Dr. Cameron Kaiser, the county's public health officer, reported an additional 11 cases of the spreading virus Wednesday. He indicated there are now 70 infections and seven deaths in the county.

That includes more than two dozen cases reported in the Coachella Valley alone. It remains unclear how many people have been tested as of Wednesday.

At the county fairgrounds, officers with the National Guard carried in portable stretchers to be used as makeshift hospital beds and stacks of boxes with medical supplies. The emergency medical station there will include 250 beds and "all the equipment to run a basic hospital" from medications to portable sinks, according to Riverside County Public Health.

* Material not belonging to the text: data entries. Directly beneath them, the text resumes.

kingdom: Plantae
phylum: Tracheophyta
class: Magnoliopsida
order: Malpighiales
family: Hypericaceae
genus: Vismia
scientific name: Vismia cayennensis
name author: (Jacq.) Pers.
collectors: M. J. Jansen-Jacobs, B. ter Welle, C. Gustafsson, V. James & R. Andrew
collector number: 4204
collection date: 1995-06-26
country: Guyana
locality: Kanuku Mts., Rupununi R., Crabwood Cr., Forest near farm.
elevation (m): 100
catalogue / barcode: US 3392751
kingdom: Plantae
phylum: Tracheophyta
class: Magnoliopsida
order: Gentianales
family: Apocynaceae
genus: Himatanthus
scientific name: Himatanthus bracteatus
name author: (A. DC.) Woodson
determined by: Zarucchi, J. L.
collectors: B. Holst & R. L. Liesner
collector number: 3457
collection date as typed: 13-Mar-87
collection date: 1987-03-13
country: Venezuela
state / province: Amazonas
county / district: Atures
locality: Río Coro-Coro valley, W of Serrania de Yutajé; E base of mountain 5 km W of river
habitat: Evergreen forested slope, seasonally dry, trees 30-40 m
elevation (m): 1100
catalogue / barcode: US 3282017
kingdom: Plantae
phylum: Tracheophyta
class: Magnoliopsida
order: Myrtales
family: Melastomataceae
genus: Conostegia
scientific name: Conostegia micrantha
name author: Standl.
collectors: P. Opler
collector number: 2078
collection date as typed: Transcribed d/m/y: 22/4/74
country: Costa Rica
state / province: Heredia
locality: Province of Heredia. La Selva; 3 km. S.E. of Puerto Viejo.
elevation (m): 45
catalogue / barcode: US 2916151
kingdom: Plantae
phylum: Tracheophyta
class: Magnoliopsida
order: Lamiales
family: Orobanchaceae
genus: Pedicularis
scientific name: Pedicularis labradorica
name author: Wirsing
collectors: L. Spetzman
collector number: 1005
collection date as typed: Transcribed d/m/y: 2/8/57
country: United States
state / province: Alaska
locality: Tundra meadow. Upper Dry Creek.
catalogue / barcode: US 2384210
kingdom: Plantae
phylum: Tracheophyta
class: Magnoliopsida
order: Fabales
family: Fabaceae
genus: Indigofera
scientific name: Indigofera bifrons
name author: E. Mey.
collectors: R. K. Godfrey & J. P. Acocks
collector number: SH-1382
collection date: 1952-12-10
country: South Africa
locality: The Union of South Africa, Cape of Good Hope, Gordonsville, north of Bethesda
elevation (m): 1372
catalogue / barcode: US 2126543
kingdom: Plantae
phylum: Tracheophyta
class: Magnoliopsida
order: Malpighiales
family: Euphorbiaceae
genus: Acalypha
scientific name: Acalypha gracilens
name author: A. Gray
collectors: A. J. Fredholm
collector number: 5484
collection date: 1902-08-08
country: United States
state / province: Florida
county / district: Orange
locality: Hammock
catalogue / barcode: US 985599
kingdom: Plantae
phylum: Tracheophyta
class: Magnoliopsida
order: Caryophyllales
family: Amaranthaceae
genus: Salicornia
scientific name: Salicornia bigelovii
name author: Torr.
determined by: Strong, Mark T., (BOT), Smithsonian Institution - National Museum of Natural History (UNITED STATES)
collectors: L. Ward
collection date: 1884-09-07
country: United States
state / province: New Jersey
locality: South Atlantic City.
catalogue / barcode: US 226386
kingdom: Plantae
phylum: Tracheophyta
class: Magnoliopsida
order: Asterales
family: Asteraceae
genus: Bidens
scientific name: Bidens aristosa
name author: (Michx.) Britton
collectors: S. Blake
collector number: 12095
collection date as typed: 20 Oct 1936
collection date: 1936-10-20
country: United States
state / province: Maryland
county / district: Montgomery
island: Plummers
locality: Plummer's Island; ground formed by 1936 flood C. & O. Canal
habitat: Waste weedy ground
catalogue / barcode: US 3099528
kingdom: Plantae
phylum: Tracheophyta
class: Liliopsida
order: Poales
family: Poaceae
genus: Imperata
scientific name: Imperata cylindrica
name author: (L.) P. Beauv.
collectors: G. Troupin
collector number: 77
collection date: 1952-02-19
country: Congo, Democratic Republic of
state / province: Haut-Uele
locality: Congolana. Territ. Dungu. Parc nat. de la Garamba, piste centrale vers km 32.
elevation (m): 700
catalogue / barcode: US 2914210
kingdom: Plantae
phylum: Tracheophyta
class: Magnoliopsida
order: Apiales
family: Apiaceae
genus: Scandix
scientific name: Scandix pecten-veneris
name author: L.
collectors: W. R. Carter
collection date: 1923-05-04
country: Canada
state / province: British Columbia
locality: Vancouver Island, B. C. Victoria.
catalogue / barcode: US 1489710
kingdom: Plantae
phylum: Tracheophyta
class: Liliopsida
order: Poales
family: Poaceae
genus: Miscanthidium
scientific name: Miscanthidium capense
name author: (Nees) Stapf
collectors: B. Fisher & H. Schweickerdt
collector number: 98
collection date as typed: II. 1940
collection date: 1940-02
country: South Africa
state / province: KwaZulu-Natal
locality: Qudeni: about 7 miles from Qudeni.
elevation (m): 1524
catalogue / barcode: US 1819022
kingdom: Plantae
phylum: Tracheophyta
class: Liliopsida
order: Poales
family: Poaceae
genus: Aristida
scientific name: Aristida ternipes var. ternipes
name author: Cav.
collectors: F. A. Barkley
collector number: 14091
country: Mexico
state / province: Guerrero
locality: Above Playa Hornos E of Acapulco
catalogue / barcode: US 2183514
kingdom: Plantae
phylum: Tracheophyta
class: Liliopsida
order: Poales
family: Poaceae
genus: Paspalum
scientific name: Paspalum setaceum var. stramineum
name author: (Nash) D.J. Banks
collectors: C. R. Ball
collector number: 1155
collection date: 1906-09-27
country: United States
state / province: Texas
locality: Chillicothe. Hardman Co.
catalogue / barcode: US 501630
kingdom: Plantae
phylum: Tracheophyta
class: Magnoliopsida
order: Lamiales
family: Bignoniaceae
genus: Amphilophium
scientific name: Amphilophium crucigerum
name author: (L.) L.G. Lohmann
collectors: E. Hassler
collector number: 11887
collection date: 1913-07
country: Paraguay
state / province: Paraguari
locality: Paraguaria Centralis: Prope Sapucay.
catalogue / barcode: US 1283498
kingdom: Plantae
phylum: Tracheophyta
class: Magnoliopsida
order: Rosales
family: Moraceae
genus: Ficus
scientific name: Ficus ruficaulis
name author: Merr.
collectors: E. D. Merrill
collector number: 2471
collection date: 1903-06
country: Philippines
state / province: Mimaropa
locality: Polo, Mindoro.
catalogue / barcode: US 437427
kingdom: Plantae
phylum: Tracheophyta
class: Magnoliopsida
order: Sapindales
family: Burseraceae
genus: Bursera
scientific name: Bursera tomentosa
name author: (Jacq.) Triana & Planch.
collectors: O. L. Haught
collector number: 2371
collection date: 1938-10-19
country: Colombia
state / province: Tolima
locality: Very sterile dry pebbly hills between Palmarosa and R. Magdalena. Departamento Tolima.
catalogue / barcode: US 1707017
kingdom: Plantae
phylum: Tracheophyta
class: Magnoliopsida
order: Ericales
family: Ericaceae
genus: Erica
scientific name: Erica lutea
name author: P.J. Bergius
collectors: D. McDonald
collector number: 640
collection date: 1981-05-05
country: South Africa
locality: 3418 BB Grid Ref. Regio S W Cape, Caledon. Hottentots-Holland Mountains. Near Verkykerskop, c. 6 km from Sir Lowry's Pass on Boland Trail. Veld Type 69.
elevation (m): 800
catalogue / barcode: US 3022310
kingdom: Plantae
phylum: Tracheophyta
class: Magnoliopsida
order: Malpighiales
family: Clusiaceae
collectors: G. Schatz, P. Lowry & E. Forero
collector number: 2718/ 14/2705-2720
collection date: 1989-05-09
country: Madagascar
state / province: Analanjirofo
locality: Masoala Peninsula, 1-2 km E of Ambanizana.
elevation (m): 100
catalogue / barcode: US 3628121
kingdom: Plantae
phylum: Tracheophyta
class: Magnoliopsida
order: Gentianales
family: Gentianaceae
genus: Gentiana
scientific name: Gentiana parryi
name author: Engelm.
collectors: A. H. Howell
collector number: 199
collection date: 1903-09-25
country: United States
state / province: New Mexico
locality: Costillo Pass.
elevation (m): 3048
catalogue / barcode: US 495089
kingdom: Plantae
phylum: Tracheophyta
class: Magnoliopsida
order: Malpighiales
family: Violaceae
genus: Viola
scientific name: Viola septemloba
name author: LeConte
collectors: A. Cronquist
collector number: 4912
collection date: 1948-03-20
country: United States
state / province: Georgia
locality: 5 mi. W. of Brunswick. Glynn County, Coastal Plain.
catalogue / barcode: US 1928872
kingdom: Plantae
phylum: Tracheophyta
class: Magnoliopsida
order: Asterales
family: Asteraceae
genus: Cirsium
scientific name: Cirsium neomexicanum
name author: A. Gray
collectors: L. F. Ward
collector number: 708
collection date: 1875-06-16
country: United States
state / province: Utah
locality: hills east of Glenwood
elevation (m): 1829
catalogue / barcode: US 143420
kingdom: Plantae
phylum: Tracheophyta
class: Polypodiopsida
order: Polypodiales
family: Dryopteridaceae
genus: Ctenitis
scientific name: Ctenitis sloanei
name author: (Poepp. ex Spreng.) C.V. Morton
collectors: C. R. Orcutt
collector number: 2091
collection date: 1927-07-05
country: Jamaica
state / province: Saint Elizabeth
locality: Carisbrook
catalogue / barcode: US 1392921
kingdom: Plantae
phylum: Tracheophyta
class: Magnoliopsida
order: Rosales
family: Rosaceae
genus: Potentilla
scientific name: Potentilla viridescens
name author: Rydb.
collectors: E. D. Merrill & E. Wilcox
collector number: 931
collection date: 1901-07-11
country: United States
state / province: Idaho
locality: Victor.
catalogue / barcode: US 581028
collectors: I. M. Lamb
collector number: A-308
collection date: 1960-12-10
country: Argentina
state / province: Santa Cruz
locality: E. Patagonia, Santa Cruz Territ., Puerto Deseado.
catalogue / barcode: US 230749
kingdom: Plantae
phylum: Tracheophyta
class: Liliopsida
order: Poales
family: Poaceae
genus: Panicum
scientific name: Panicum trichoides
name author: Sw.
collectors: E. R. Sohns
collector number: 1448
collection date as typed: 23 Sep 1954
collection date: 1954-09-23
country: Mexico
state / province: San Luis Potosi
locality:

“We know we’ll have more cases and some of them will be serious,” Dr. Kaiser said in a news release from the health department.

Another medical station with 125 beds will be placed at a site somewhere in western Riverside County, health officials said. The location has not been released.

Among the supplies being brought into Riverside County are 740 complete units of personal protective equipment, local officials said. That protective gear includes hospital gowns, face shields, N95 masks, surgical masks and gloves.

County officials have said they are still working out operations including gathering up about 80 personnel to work in the two locations.

The stations will be used to treat patients considered stable or in less severe condition, according to health officials, making room in existing hospitals for critical patients.

They are among federal assistance being given to California following a major disaster declaration by the president over the weekend.

The aid comes as state and local health officials try to prepare for the possibility of overwhelmed hospitals amid exponentially rising infections and deaths in places like the New York City metropolitan area. In that state, the governor has said federal aid from respiratory masks to ventilators has fallen far short of what's needed.